By that we should then guess the -- that's like counting the votes of the people who intended to vote but didn't vote.

MATALIN: Congresspeople, congresswoman, congressman... HASTINGS: Ileana, count them like they count them in Texas, that's all.

Excuse me, Mary, go ahead.

MATALIN: You guys, thank you so much both for joining us. And the good news is that more people all across America have a better understanding of what you do. You've both been fabulous advocates for your sides. Thank you for joining us on this joyous occasion.

HASTINGS: Happy Thanksgiving.

ROS-LEHTINEN: OK, thank you. You're the turkey.

MATALIN: Happy Thanksgiving to you. Go back to your desserts. That's -- well, this is it. We are the turkey and we'll be back for more gobbling after this quick commercial break. Stay with us.

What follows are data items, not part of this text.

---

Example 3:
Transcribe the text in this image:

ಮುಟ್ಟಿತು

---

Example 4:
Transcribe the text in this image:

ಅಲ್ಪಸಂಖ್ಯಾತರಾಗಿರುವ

MATALIN: Jake, because you're such a good guy...


MATALIN: ... despite your liberal leanings, and it is Thanksgiving, I'm not going to crossfire you. I want to say a couple of good things about this: A, we're sending in lawyers not tanks. That's pretty good with wars around the world.

TAPPER: Always good.

MATALIN: B, Skip in the makeup room said he's just gotten done visiting a bunch of college kids and they're following this. They get it. That's good if this is the only way to get them.

TAPPER: Great civics lesson.

MATALIN: And little kids, big kids, everybody gets it, they get their vote counted too. That's a wonderful thing. Three, I've stopped fighting with my husband. Happy anniversary. Thanks for cooking, thanks for babysitting. Happy anniversary. It's our anniversary so I'm not going to even crossfire you tonight.

TAPPER: Happy anniversary. That's wonderful.

MATALIN: So three good things in one day. And we only have to wait two more days for Gore to lose.


TAPPER: Can I just say one thing that I thought was interesting? is that the American people clearly gave a mandate of nothing, of bipartisan cooperation. The presidential election was essentially a tie. The Senate is split 50-50, the House has a very thin margin. And yet as great as the congresspeople were, they're still a Democrat and a Republican. And other than the fact that they kept saying that they're very good friends, there seemed to be very little middle ground between them.

MATALIN: Their are more advocates for market-based solutions that Bush advocated in Congress on both sides of the aisle -- and you know it -- than there are for what Gore advocated. What did he advocate? What was his mandate?

TAPPER: He's for the people.

MATALIN: Happy Thanksgiving.

TAPPER: Sighting in on the left, I'm Jake Tapper. Good night for CROSSFIRE.

MATALIN: And sitting -- no, I'm not sitting in, I belong here. On the right, I'm Mary Matalin. Join us tomorrow night for another live CROSSFIRE. Don't forget to tune into that beautiful turkey of ours, Bill Press, 11:00 on "The Spin Room." See you tomorrow night.